Après une première session en janvier, la confédération organisera de nouveau une formation juridique sur les droits des travailleurs étrangers les 29 et 30 juin. Une initiative bien accueillie par les militants, confrontés à des difficultés accrues pour accompagner ces salariés.
L a loi sur l'immigration du 26 janvier 2024 et la circulaire du 23 janvier 2025, signée par l'ex-ministre de l'Intérieur, Bruno Retailleau, deux textes dénoncés par FO, ont considérablement durci les conditions de régularisation des travailleurs étrangers en France. Selon cette circulaire, ces derniers doivent désormais justifier de sept ans de présence en France, d'un niveau de français plus élevé et d'un bon niveau d'insertion, qui passe notamment par l'emploi. Face aux difficultés que rencontrent ces travailleurs pour être régularisés, la confédération a lancé une formation sur les droits des travailleurs étrangers, destinée aux militants FO des fédérations et unions départementales. Une première session comptant une trentaine de participants a eu lieu les 19 et 20 janvier. Et face à la demande, une autre se tiendra les 29 et 30 juin prochains. L'objectif est de donner à nos structures toutes les informations juridiques pour accompagner les travailleurs en difficulté, pour obtenir ou renouveler leurs papiers. Nous sommes très sollicités sur ces questions par les militants, en particulier dans les secteurs de la sécurité, de l'agriculture ou des transports. Dans les préfectures, les délais de régularisation sont beaucoup trop longs, et certains salariés perdent parfois leur emploi faute d'avoir leur titre à temps. Il faut pouvoir pousser leurs dossiers. Pour nous, les travailleurs étrangers doivent obtenir leurs papiers, c'est le moindre de leurs droits!
, souligne Patricia Drevon, secrétaire confédérale FO, chargée notamment des affaires juridiques.

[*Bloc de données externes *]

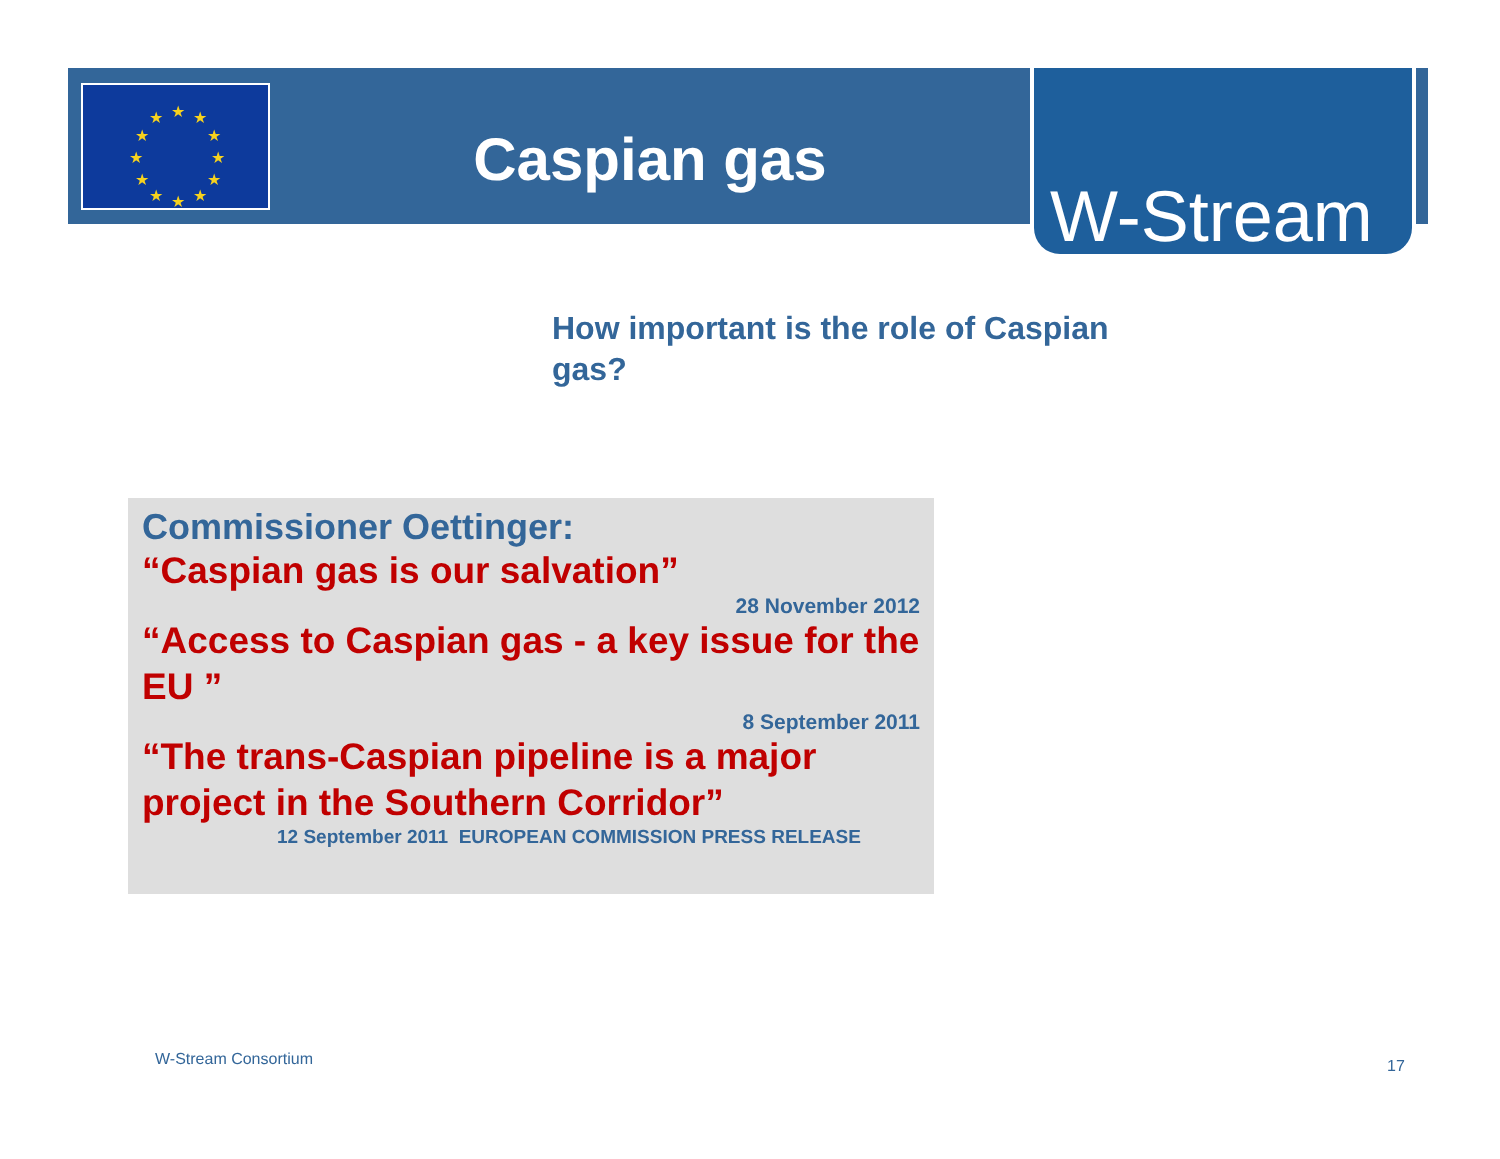★
★
★
★
★
★
★
★
★
★
★
★
Caspian gas
W-Stream
How important is the role of Caspian gas?
Commissioner Oettinger:
“Caspian gas is our salvation”
28 November 2012
“Access to Caspian gas - a key issue for the EU ”
8 September 2011
“The trans-Caspian pipeline is a major project in the Southern Corridor”
12 September 2011 EUROPEAN COMMISSION PRESS RELEASE
W-Stream Consortium 17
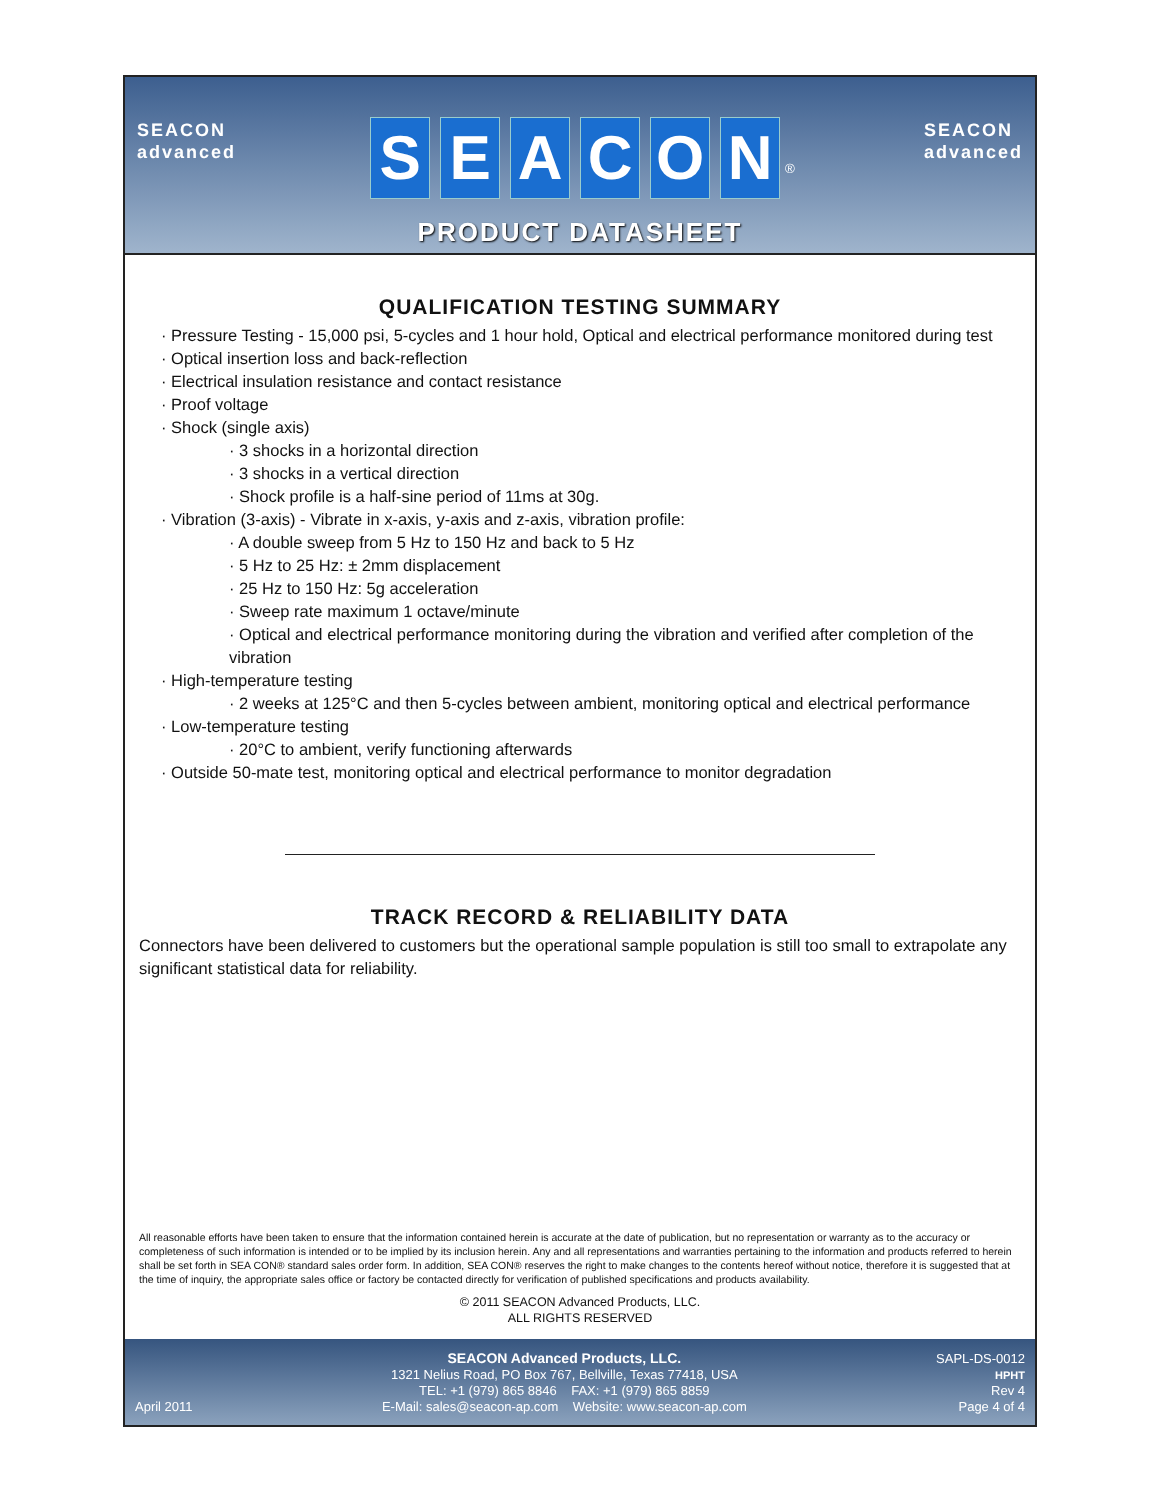SEACON
advanced
SEACON<sup>®</sup>
PRODUCT DATASHEET
SEACON
advanced
QUALIFICATION TESTING SUMMARY
· Pressure Testing - 15,000 psi, 5-cycles and 1 hour hold, Optical and electrical performance monitored during test
· Optical insertion loss and back-reflection
· Electrical insulation resistance and contact resistance
· Proof voltage
· Shock (single axis)
· 3 shocks in a horizontal direction
· 3 shocks in a vertical direction
· Shock profile is a half-sine period of 11ms at 30g.
· Vibration (3-axis) - Vibrate in x-axis, y-axis and z-axis, vibration profile:
· A double sweep from 5 Hz to 150 Hz and back to 5 Hz
· 5 Hz to 25 Hz: ± 2mm displacement
· 25 Hz to 150 Hz: 5g acceleration
· Sweep rate maximum 1 octave/minute
· Optical and electrical performance monitoring during the vibration and verified after completion of the vibration
· High-temperature testing
· 2 weeks at 125°C and then 5-cycles between ambient, monitoring optical and electrical performance
· Low-temperature testing
· 20°C to ambient, verify functioning afterwards
· Outside 50-mate test, monitoring optical and electrical performance to monitor degradation
TRACK RECORD & RELIABILITY DATA
Connectors have been delivered to customers but the operational sample population is still too small to extrapolate any significant statistical data for reliability.
All reasonable efforts have been taken to ensure that the information contained herein is accurate at the date of publication, but no representation or warranty as to the accuracy or completeness of such information is intended or to be implied by its inclusion herein. Any and all representations and warranties pertaining to the information and products referred to herein shall be set forth in SEA CON® standard sales order form. In addition, SEA CON® reserves the right to make changes to the contents hereof without notice, therefore it is suggested that at the time of inquiry, the appropriate sales office or factory be contacted directly for verification of published specifications and products availability.
© 2011 SEACON Advanced Products, LLC.
ALL RIGHTS RESERVED
April 2011
SEACON Advanced Products, LLC.
1321 Nelius Road, PO Box 767, Bellville, Texas 77418, USA
TEL: +1 (979) 865 8846 FAX: +1 (979) 865 8859
E-Mail: sales@seacon-ap.com Website: www.seacon-ap.com
SAPL-DS-0012
HPHT
Rev 4
Page 4 of 4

Des infos précieuses pour aider ces travailleurs
Sur le terrain, les militants sont en effet confrontés à des difficultés très diverses. Et cherchent des solutions pour aider ces travailleurs : Chez nous, il y a beaucoup de salariés venus d'Afrique qui travaillent sous une fausse identité. Je suis contente car j'ai appris lors de cette formation qu'ils pouvaient faire des démarches pour récupérer leur véritable état civil, et ainsi récupérer leurs droits à la retraite ou au chômage. Jusqu'à présent, on me disait que ce n'était pas possible. Je pourrai appliquer ça dans mon entreprise, qui a plutôt tendance à appuyer ces dossiers
, témoigne Lellly Choupas, déléguée à la FGTA-FO et salariée dans une filiale du groupe Elior. Virginie Sudre, autre participante à cette formation, indique quant à elle qu'elle reçoit de plus en plus de travailleurs étrangers en grande précarité lors de ses permanences à l'UL FO de Bourgoin-Jallieu, dans l'Isère. On ne sait pas toujours comment les accompagner
, explique la militante. Travaillant dans une entreprise de logistique, la déléguée FO est aussi confrontée à ce problème : récemment, son employeur, pourtant d'assez bonne volonté, a dû licencier cinq salariés étrangers qui n'ont pas obtenu à temps le renouvellement de leur titre de séjour. Lors du stage, , j'ai appris qu'il était possible à ces travailleurs de demander un certificat provisoire en attendant leurs papiers, cela leur permettant de continuer à travailler. Je vais me servir de cette information et ainsi participer à ce que de tels licenciements ne se répètent pas.